■ WHAT IS ASKED
1 > Please reproduce the essay from "Back to the" through "on and off-line.", swapping "wedding" for "ceremony" wherever it appears.
2 > Answer these questions from the essay:
(a) What weight does the writer give for the spring of 2011?
(b) How old was the writer's daughter?
(c) How many weeks did the Chinese website's customers wait for their order?
3 > In the essay, which questions does the writer ask while panicking about the package?

■ SUPPLIED TEXT
Back to the Mothership
The Chinese dress, the jealous cousins, and other Cinderella tales—a prodigal’s return.
In the spring of 2011, I was at the lowest weight I’d ever been in my adult life; 185. For my height and frame, that put me about fifteen pounds from where I wanted to be. I was about to travel to Saint-Tropez for the wedding of a French fashion mogul’s daughter. My whole family was going to be there.
My daughter and I had to find fourteen outfits between us. Don’t ask. She was a veryCalifornian fifteen-year-old, and it was a very traditional French wedding. Lagerfeld was designing most of the gowns, so the pressure was on. Leah was not the kind of kid you told what to wear: she never was. The most I’d say was “I like,” or “I don’t.” After that, let the chips fall where they may; mom wouldn’t like what either of us chose, anyway.
So we hunted for gowns, on and off-line.
I used a Chinese website with hundreds of reasonably priced, custom-made options; you measured, you ordered, you waited three weeks, hoping to land remotely in the ballpark. I was planning on shrinking before the trip, so I reduced dimensions by an inch, wherever possible.
I loved ordering clothes online. For starters, I got to avoid the skinny clerks judging me; but I could also daydream, from the safety of my couch, that the gown I picked would look just as good on me as it did on the on-screen pretties.
Two weeks in, I started looking for the dirty, long-journeyed, multi-stamped package in the mailbox. Past the third week, I started to panic: What if it didn’t arrive on time? What if it didn’t fit me? Where could I find another outfit for Mom to criticize?
On my way to find a Plan B, I checked the mailbox one more time — phew, there it was.

■ DATASET EXCERPTS

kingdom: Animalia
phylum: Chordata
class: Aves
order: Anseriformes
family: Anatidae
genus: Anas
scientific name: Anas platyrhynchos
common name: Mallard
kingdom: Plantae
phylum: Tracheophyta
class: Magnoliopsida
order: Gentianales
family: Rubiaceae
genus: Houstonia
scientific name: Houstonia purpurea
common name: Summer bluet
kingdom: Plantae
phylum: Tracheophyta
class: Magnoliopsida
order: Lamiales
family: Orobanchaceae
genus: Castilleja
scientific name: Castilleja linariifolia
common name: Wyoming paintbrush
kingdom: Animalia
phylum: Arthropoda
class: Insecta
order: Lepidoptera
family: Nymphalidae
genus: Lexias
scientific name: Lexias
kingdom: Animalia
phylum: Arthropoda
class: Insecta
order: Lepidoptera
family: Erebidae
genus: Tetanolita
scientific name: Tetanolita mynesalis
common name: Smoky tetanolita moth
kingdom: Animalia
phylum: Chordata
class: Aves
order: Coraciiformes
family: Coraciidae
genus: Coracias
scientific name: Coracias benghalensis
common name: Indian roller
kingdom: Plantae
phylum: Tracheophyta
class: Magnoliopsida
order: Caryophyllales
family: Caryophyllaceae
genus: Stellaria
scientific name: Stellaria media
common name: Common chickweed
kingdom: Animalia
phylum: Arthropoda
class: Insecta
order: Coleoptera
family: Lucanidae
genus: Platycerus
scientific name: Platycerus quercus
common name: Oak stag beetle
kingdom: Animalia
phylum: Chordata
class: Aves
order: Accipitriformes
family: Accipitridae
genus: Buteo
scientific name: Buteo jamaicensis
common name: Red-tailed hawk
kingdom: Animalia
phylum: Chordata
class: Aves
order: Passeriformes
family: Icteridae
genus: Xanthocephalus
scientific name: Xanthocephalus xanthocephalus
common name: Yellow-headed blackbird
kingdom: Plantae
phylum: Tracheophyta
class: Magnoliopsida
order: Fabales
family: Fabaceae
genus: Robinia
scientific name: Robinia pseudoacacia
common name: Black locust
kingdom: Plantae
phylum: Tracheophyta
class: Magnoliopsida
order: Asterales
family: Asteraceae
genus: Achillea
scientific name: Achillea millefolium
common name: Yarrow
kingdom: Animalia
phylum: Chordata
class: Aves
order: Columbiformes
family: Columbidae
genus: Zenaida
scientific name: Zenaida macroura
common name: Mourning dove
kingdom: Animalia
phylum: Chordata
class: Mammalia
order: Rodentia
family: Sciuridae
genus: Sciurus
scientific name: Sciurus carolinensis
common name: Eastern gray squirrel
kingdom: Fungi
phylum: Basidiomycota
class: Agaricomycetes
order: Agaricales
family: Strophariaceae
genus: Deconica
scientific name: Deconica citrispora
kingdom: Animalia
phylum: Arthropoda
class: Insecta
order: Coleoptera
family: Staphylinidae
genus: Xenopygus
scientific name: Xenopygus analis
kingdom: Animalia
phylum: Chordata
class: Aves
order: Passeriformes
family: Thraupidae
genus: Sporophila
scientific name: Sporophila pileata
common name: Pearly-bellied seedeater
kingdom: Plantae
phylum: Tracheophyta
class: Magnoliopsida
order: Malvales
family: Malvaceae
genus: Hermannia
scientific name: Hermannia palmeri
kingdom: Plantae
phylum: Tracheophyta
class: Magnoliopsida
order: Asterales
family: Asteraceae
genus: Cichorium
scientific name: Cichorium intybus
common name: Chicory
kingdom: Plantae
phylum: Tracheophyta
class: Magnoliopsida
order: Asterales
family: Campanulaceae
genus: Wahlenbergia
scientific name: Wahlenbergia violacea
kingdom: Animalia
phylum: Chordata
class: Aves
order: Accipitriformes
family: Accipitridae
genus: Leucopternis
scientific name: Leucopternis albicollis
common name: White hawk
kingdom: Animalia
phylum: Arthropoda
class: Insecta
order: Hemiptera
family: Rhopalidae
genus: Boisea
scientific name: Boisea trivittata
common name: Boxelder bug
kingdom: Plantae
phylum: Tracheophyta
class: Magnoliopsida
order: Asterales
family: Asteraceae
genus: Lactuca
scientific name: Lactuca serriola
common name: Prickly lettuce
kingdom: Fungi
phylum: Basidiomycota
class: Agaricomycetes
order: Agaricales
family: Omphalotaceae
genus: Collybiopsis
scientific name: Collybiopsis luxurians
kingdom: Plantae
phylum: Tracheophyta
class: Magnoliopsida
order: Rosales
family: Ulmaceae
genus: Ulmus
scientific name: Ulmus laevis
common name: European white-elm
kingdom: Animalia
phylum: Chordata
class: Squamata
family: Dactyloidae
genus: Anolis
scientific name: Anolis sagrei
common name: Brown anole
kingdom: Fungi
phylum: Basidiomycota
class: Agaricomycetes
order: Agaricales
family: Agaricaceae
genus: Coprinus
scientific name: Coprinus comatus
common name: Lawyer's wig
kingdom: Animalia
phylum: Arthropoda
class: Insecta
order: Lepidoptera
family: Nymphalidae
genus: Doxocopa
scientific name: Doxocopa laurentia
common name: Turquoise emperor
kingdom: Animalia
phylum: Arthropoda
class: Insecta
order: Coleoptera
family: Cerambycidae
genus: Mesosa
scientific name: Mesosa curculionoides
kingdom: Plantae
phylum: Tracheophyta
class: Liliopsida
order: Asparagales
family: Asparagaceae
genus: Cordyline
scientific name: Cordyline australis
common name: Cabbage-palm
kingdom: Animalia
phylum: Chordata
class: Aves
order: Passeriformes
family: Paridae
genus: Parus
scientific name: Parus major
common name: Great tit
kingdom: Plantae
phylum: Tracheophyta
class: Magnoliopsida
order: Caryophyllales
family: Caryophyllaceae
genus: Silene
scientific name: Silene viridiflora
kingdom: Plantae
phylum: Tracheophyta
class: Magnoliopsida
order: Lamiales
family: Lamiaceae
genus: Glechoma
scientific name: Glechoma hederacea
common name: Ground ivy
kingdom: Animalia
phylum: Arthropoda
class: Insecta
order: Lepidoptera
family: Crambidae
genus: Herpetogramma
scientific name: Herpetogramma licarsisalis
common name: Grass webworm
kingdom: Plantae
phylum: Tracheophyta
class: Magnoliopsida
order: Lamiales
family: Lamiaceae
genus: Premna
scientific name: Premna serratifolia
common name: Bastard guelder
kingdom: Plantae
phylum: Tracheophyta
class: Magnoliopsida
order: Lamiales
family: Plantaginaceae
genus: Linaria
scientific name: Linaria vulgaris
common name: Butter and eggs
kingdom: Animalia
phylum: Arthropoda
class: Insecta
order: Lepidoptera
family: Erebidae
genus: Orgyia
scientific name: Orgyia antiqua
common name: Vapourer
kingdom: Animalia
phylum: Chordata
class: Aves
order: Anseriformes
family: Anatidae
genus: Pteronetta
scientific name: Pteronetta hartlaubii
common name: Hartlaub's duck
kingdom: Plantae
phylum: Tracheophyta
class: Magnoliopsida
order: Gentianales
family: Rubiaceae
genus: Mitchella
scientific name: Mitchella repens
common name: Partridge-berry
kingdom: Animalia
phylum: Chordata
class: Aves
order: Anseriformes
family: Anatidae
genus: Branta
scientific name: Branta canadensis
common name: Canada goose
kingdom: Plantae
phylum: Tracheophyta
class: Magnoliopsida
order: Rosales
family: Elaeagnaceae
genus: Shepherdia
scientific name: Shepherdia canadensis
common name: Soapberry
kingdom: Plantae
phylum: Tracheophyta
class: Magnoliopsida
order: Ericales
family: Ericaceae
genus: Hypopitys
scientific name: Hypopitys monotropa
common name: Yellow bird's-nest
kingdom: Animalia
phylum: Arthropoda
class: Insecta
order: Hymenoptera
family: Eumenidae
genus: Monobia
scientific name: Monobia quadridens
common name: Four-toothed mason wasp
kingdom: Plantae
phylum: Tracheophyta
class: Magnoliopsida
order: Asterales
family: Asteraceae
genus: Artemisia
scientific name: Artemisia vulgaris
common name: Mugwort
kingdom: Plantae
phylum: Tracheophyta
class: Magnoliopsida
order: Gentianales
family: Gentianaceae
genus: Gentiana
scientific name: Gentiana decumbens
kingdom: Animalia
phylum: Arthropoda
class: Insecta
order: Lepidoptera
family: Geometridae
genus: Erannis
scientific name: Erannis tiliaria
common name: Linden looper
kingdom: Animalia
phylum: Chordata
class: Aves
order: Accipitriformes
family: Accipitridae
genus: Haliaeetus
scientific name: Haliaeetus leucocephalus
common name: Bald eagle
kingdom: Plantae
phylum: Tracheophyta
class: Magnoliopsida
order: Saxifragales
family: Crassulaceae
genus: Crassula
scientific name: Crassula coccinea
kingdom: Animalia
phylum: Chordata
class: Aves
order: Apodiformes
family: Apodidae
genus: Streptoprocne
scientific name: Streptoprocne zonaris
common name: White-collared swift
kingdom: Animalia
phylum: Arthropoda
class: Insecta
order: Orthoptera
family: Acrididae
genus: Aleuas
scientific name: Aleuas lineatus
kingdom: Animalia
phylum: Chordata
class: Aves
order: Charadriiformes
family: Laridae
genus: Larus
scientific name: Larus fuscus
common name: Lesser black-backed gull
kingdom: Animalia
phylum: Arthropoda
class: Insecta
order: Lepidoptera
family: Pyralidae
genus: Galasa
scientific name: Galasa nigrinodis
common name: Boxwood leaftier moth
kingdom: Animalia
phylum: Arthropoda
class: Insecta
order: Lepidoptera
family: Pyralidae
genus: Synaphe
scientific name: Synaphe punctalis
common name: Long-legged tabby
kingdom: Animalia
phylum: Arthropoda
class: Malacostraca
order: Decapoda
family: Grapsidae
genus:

■ WORKED SOLUTIONS
1 >
Back to the Mothership
The Chinese dress, the jealous cousins, and other Cinderella tales—a prodigal’s return.
In the spring of 2011, I was at the lowest weight I’d ever been in my adult life; 185. For my height and frame, that put me about fifteen pounds from where I wanted to be. I was about to travel to Saint-Tropez for the ceremony of a French fashion mogul’s daughter. My whole family was going to be there.
My daughter and I had to find fourteen outfits between us. Don’t ask. She was a veryCalifornian fifteen-year-old, and it was a very traditional French ceremony. Lagerfeld was designing most of the gowns, so the pressure was on. Leah was not the kind of kid you told what to wear: she never was. The most I’d say was “I like,” or “I don’t.” After that, let the chips fall where they may; mom wouldn’t like what either of us chose, anyway.
So we hunted for gowns, on and off-line.

2 >
(a) 185
(b) Fifteen
(c) Three weeks

3 >
What if it didn't arrive on time?
What if it didn't fit me?
Where could I find another outfit for Mom to criticize?